The failure to sell a Monet “Water Lilies” painting at Christie’s London on Wednesday was seen by art market scribes as a herald of market correction. The 1906 painting, estimated at $45-60 million, attracted a bid of £29 million (around $43 million) – not enough to meet the consignor’s reserve. But that offer more than doubled what the picture sold for at Christie’s a decade ago, and can hardly be deemed a signal of a stumbling market — especially when one considers that more than two dozen late Monet paintings, most of them depicting his garden and water lily pond, have been on view at Gagosian Gallery’s West 21st Street space for weeks.
The gallery does not disclose which if any are for sale, but ten are in private collections — one belongs to mega-collector Steven Cohen — and therefore free game for lustful buyers. It may be years before we know if any of them change hand as a result of the exhibition, but it seems likely that anyone recently interested in acquiring a painting from Monet’s “Water Lilies” series would have sought to do so in the back room at Gagosian’s rather than amid the adrenalized competition at Christie’s.
(The show remains open only until Saturday evening at 6pm, but the gallery web site offers a video with commentary by curator Paul Hayes Tucker.)
I was in good form when I visited the show.

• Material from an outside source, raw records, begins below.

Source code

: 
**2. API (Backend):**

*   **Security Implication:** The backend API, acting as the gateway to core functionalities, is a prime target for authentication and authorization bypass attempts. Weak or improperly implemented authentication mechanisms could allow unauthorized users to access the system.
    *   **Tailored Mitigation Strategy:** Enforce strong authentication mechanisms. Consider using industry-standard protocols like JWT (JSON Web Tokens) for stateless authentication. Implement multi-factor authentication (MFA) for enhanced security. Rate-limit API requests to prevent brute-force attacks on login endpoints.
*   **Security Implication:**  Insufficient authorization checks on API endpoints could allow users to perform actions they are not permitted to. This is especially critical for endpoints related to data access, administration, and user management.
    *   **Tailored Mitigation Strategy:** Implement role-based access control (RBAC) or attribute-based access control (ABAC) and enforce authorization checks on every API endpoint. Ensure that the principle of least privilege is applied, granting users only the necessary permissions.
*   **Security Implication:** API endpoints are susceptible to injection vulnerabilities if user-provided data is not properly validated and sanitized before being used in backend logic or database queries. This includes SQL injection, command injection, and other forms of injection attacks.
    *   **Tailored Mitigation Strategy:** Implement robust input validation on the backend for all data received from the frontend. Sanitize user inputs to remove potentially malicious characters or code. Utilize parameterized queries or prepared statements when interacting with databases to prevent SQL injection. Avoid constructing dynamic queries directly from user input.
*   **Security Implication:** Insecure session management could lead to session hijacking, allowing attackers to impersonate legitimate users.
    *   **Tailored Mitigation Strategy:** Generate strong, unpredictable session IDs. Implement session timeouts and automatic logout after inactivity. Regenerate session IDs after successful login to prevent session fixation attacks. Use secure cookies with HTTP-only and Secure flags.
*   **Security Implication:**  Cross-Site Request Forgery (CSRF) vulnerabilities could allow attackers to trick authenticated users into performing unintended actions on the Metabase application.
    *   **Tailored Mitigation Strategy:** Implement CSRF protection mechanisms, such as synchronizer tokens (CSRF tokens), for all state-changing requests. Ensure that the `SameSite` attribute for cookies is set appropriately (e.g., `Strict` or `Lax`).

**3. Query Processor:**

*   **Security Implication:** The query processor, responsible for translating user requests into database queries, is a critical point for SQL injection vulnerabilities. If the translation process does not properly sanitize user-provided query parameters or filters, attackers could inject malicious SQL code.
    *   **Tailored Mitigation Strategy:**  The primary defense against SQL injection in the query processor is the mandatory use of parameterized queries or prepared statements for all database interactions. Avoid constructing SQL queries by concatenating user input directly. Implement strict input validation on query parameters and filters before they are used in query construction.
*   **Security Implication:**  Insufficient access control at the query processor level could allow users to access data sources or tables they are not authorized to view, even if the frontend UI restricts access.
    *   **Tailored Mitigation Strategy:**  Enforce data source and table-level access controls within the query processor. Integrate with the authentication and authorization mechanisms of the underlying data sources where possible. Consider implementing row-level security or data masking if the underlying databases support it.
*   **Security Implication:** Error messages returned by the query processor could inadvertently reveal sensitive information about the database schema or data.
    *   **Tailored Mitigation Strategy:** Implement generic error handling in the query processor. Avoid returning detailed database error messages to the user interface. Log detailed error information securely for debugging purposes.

I was rested and relatively free from preoccupation, ready to make way for slow time. But my encounter was diminished by other factors mainly having to do with the installation. Though sensibly a rough chronology, it is far from optimal.
Art responds to context, by which I mean the physical setting and its ambience. The commercial nature of Gagosian’s was not enough to deflect my aesthetic experience of the works, but the architecture and design of the show were. The hard surfaces, sharp angles, glossy gun-metal-grey floor and pale-grey dry walls of the industrial chamber felt inhospitable, perhaps even inimical to the painterly arabesques and delicate sfumato spumes of Monet’s colored mists.
Here, locked within the cold clinical vault, the paintings were like patients etherized upon the table. And it did not help that I shared my visit with a throng of fellow aficionados. It wasn’t the shoulder-to-shoulder discomfort engendered by the Art Institute of Chicago’s superb but overpacked retrospective of 1995, but it was enough to disturb and distract.
Impressionist paintings are at home with carpet or parquet, fabric walls with boiseries and moldings, chandeliers, pier tables and Louis XVI upholstered chairs. They had such a setting for the last Monet retrospective in New York, organized in 2007 by another commercial gallery, Wildenstein’s, and held in that establishment’s Upper East Side mansion. (By contrast, the late-career still-lifes by Roy Lichtenstein filling Gagosian’s sprawling West 24th Street space sing. Their crisply delineated forms, broad flat fields of color, and mechanical style are right at home in cool white cubes.)
Never mind. Gagosian’s late Monet exhibit is a must-see panoply of paintings so lush they inexorably renew our jaded eye for Impressionism. Eleven works from Musée Marmottan alone are worth the trip, and there are more loans from museums in Chicago, Honolulu and Japan. Nine works have not been seen before in the U.S., and a picture of the Japanese Bridge, ca. 1919-24, from a Canadian private collection, has not been exhibited at all. Painted in vibrant gold and red with the expressionistic intensity of Van Gogh, the 18 x 36-inch canvas it is one of the most powerful works in the show. The third and final room features studies for the great mural Monet made for the Orangerie in Paris, some of them thinly painted experiements perhaps never finished, but remarkable and pleasing nonetheless.
It’s worth noting that the exhibition surpasses in scale and interest the meretriciously titled “Monet’s Water Lilies” show at MoMA earlier this year, a one-room installation of an arbitrary array of half a dozen works. Intended mainly to use the Monet name to bolster attendance, the primary scholarly value of the undertaking was the modest but readable catalogue about Monet and Giverny. Gagosian hired guest curator Paul Hayes Tucker, an art historian at the University of Massachusetts, Boston and a leading expert in Impressionism. His essay for the Gagosian catalogue chronicles Monet’s shifting style and sensibility over the course of his engagement with his garden. (The book also reprints in translation a lyrical 1962 magazine essay by Michael Butor, a Monet chronology by Charles Stuckey excerpted from the catalogue of the Chicago retrospective that he co-curated, and a bibliography of reviews by Claire Durand-Ruel Snollaerts.)
As an expression of a commercial gallery’s economic clout it would be hard to top putting on a Monet exhibition. It’s not clear what’s for sale. Six works dating from 1904-08 and four later ones are from private collections, including two from the collection of the late great Swiss dealer Ernst Beyeler. Gagosian may have spent millions to mount and insure the show, but if he identifies a buyer for one or two of the works – he knows their owners and can serve as intermediary with a buyer – he stands to make back his investment and more.